[Page-level text extractions]
:::::

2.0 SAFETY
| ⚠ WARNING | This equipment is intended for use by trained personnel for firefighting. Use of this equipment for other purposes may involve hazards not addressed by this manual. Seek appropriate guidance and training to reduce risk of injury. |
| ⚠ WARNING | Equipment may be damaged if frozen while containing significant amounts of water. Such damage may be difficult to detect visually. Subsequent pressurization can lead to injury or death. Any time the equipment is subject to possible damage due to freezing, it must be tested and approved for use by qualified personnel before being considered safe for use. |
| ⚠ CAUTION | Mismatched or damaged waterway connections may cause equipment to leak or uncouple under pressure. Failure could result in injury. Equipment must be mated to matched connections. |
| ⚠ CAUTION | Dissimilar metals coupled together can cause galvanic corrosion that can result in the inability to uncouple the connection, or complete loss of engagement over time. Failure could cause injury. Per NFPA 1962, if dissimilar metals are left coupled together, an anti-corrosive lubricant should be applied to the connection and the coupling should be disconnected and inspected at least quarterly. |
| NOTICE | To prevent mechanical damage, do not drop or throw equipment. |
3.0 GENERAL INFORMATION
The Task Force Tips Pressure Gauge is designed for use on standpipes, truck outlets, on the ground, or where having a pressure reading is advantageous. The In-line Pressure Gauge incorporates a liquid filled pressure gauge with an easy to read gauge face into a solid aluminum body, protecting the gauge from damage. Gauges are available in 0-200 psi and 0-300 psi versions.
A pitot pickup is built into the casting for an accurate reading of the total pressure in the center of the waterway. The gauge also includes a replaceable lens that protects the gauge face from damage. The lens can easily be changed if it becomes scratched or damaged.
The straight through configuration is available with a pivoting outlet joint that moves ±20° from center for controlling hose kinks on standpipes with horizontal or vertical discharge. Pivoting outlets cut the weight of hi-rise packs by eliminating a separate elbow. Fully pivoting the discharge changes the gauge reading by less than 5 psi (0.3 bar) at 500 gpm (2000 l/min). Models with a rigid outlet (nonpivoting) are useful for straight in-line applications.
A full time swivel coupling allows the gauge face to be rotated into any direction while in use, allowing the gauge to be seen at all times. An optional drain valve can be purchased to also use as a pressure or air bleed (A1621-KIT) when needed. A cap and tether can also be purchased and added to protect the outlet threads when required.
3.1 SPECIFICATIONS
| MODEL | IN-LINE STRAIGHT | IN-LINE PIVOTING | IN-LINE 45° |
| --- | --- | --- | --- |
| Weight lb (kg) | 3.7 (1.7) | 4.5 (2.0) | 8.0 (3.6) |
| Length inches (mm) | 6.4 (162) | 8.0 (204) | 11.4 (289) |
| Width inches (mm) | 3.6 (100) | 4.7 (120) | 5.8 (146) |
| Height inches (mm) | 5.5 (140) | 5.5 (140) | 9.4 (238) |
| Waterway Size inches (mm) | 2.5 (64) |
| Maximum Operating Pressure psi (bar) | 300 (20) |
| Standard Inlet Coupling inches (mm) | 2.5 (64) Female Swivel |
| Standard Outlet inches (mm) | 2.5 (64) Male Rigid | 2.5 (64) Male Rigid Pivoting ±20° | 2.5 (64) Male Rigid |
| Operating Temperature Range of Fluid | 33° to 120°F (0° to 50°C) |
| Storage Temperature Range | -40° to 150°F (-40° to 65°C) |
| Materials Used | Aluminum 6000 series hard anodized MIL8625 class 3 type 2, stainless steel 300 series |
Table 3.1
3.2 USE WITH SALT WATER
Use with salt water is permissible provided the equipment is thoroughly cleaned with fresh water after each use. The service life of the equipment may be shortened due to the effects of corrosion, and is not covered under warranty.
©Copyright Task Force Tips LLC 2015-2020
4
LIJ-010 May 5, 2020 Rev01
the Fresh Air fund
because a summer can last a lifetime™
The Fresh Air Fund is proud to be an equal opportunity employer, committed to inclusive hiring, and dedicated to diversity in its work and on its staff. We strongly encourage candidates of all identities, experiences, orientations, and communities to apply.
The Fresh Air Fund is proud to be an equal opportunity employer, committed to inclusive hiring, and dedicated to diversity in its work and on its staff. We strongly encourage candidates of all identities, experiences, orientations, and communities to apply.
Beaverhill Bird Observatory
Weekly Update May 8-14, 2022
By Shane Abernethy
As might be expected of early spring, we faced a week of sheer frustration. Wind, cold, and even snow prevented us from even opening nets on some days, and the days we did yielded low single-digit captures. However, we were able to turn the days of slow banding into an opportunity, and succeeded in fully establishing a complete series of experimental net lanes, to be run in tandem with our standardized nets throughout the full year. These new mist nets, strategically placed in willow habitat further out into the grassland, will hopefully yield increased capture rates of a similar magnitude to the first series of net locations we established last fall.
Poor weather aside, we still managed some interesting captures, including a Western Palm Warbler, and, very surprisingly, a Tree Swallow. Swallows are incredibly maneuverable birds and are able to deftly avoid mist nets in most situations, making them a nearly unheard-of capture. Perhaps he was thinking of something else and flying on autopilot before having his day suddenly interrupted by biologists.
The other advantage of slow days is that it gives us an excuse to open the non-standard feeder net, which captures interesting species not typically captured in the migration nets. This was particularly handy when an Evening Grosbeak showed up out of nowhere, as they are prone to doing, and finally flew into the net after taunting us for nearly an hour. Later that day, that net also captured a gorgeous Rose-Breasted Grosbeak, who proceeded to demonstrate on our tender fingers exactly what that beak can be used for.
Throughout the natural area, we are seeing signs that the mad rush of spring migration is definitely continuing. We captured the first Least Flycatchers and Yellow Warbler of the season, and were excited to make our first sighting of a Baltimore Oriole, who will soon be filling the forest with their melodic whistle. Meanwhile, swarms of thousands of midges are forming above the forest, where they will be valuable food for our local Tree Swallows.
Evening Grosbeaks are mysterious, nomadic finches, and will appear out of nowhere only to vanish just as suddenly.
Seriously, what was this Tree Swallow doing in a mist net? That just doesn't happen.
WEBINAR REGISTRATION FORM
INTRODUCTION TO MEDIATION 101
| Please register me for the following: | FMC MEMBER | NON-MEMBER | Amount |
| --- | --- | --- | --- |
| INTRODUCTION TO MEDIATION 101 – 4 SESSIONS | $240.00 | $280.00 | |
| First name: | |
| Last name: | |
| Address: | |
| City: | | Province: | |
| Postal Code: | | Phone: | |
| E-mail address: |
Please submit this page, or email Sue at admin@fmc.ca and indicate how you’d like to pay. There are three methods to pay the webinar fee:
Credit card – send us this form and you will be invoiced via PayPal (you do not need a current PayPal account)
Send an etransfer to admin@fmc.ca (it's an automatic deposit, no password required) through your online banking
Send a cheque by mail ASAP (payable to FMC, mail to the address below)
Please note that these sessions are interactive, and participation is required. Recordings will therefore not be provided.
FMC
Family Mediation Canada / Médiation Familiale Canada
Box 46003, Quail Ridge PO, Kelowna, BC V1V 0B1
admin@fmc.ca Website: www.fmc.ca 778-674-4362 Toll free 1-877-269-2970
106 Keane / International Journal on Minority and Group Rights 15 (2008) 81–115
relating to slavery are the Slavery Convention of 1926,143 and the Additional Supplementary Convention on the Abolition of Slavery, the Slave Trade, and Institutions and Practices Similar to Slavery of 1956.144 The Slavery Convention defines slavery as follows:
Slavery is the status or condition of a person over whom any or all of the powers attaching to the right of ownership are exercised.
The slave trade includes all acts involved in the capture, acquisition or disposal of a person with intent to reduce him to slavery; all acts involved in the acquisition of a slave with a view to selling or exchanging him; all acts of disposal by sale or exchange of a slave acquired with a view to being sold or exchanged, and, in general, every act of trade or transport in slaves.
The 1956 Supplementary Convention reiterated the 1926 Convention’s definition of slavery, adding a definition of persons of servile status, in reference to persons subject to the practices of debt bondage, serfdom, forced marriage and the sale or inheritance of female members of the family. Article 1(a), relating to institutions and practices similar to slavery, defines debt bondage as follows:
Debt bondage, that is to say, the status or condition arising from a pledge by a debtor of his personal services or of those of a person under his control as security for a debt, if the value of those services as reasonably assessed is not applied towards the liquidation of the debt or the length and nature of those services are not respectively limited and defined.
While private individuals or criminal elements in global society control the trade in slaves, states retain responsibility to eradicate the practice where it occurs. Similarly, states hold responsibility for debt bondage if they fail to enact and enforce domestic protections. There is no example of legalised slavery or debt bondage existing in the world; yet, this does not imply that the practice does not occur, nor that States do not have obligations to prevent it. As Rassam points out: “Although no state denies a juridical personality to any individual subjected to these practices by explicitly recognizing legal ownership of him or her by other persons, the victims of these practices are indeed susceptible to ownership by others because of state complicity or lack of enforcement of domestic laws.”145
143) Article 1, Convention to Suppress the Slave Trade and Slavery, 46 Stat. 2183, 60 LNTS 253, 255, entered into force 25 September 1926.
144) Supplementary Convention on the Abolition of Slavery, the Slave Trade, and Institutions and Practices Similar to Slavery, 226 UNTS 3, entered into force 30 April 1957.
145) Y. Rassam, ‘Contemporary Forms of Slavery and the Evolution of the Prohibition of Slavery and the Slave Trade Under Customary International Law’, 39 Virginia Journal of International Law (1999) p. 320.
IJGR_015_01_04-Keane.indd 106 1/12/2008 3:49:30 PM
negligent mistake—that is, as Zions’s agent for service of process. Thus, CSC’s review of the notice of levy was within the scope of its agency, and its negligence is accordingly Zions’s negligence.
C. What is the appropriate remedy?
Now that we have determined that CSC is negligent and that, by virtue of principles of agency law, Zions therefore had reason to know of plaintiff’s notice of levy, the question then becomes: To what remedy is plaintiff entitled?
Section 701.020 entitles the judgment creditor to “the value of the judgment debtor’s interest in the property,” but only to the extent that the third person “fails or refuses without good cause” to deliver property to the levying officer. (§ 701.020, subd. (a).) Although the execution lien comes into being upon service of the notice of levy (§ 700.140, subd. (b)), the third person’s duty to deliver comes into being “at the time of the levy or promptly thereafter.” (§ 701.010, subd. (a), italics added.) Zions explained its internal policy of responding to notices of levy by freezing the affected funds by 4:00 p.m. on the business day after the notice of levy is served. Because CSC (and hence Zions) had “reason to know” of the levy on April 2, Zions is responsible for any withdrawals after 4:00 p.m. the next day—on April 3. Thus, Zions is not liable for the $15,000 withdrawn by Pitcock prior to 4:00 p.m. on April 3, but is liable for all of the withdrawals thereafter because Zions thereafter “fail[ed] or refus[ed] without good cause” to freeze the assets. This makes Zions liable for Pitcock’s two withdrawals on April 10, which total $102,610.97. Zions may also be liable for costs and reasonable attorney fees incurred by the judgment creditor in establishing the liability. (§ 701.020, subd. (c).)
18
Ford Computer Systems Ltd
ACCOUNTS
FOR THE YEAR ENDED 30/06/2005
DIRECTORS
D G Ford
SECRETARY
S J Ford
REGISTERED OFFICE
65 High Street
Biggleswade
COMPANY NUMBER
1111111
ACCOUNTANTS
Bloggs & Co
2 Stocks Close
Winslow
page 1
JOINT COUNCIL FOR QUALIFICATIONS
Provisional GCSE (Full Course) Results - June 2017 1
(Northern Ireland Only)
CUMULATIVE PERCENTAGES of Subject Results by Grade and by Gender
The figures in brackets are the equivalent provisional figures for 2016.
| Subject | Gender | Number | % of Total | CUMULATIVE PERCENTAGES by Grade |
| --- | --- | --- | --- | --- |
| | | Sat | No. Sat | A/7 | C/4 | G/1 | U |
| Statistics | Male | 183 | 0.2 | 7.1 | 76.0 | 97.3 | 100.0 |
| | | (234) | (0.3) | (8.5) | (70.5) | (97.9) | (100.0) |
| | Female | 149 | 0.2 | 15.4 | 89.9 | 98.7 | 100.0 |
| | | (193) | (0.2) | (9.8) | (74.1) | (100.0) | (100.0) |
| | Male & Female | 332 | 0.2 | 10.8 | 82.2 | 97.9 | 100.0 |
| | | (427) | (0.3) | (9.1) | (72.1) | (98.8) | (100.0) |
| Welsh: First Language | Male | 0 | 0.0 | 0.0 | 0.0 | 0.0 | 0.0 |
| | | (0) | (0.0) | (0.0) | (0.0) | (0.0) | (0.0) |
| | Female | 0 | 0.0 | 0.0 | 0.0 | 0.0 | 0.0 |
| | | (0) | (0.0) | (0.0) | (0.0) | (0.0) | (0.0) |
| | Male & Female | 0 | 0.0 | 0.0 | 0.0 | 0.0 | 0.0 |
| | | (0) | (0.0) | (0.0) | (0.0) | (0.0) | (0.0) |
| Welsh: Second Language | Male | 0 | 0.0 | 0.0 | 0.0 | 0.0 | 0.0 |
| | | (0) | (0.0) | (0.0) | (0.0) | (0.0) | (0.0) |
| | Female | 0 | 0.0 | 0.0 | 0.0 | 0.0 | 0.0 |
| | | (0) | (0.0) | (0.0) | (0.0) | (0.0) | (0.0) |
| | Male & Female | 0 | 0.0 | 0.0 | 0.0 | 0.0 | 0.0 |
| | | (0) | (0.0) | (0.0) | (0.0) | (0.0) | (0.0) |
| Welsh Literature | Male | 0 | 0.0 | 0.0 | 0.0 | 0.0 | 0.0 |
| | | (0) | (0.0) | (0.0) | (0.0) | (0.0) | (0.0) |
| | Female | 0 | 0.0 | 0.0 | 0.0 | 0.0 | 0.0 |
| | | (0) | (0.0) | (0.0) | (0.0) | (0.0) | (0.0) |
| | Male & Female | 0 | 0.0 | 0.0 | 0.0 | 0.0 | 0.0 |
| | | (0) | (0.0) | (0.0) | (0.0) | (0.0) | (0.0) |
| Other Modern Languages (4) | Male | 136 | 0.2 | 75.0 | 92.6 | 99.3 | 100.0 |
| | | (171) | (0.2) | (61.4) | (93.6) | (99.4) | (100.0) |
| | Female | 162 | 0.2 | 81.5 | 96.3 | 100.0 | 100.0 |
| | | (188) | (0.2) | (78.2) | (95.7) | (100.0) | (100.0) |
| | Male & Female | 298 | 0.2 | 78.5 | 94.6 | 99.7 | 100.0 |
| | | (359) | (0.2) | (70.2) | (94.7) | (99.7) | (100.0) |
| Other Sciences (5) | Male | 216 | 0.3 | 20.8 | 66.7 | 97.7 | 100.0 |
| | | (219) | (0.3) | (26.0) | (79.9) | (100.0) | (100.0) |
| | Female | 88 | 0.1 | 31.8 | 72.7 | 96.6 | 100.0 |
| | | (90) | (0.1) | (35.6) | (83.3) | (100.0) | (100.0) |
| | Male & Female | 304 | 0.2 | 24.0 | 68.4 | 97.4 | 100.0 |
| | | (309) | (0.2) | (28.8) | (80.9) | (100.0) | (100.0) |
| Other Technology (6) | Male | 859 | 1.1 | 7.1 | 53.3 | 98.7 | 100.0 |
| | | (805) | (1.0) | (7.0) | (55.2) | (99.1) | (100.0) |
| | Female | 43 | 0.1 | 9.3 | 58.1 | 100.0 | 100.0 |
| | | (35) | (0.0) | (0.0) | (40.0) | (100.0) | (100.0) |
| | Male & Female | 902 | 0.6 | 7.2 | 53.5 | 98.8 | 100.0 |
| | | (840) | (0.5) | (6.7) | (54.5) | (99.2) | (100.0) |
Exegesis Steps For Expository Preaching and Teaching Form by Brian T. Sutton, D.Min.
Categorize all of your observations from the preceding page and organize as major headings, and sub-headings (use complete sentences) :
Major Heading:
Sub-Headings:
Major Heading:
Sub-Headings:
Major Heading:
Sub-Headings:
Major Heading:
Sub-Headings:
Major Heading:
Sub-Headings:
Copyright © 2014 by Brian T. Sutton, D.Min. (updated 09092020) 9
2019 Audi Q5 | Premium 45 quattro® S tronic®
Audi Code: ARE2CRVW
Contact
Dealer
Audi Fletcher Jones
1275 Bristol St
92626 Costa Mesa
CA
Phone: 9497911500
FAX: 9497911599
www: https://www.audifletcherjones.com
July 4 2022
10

:::::

#### TRY IT
Only one stretch of the data above is needed. Restate it word for word, from the line containing "89.9 | 98.7 | 100.0 |" through the line containing "53.3 | 98.7 | 100.0 |", both ends included.

#### TASK RESPONSE
| | Female | 149 | 0.2 | 15.4 | 89.9 | 98.7 | 100.0 |
| | | (193) | (0.2) | (9.8) | (74.1) | (100.0) | (100.0) |
| | Male & Female | 332 | 0.2 | 10.8 | 82.2 | 97.9 | 100.0 |
| | | (427) | (0.3) | (9.1) | (72.1) | (98.8) | (100.0) |
| Welsh: First Language | Male | 0 | 0.0 | 0.0 | 0.0 | 0.0 | 0.0 |
| | | (0) | (0.0) | (0.0) | (0.0) | (0.0) | (0.0) |
| | Female | 0 | 0.0 | 0.0 | 0.0 | 0.0 | 0.0 |
| | | (0) | (0.0) | (0.0) | (0.0) | (0.0) | (0.0) |
| | Male & Female | 0 | 0.0 | 0.0 | 0.0 | 0.0 | 0.0 |
| | | (0) | (0.0) | (0.0) | (0.0) | (0.0) | (0.0) |
| Welsh: Second Language | Male | 0 | 0.0 | 0.0 | 0.0 | 0.0 | 0.0 |
| | | (0) | (0.0) | (0.0) | (0.0) | (0.0) | (0.0) |
| | Female | 0 | 0.0 | 0.0 | 0.0 | 0.0 | 0.0 |
| | | (0) | (0.0) | (0.0) | (0.0) | (0.0) | (0.0) |
| | Male & Female | 0 | 0.0 | 0.0 | 0.0 | 0.0 | 0.0 |
| | | (0) | (0.0) | (0.0) | (0.0) | (0.0) | (0.0) |
| Welsh Literature | Male | 0 | 0.0 | 0.0 | 0.0 | 0.0 | 0.0 |
| | | (0) | (0.0) | (0.0) | (0.0) | (0.0) | (0.0) |
| | Female | 0 | 0.0 | 0.0 | 0.0 | 0.0 | 0.0 |
| | | (0) | (0.0) | (0.0) | (0.0) | (0.0) | (0.0) |
| | Male & Female | 0 | 0.0 | 0.0 | 0.0 | 0.0 | 0.0 |
| | | (0) | (0.0) | (0.0) | (0.0) | (0.0) | (0.0) |
| Other Modern Languages (4) | Male | 136 | 0.2 | 75.0 | 92.6 | 99.3 | 100.0 |
| | | (171) | (0.2) | (61.4) | (93.6) | (99.4) | (100.0) |
| | Female | 162 | 0.2 | 81.5 | 96.3 | 100.0 | 100.0 |
| | | (188) | (0.2) | (78.2) | (95.7) | (100.0) | (100.0) |
| | Male & Female | 298 | 0.2 | 78.5 | 94.6 | 99.7 | 100.0 |
| | | (359) | (0.2) | (70.2) | (94.7) | (99.7) | (100.0) |
| Other Sciences (5) | Male | 216 | 0.3 | 20.8 | 66.7 | 97.7 | 100.0 |
| | | (219) | (0.3) | (26.0) | (79.9) | (100.0) | (100.0) |
| | Female | 88 | 0.1 | 31.8 | 72.7 | 96.6 | 100.0 |
| | | (90) | (0.1) | (35.6) | (83.3) | (100.0) | (100.0) |
| | Male & Female | 304 | 0.2 | 24.0 | 68.4 | 97.4 | 100.0 |
| | | (309) | (0.2) | (28.8) | (80.9) | (100.0) | (100.0) |
| Other Technology (6) | Male | 859 | 1.1 | 7.1 | 53.3 | 98.7 | 100.0 |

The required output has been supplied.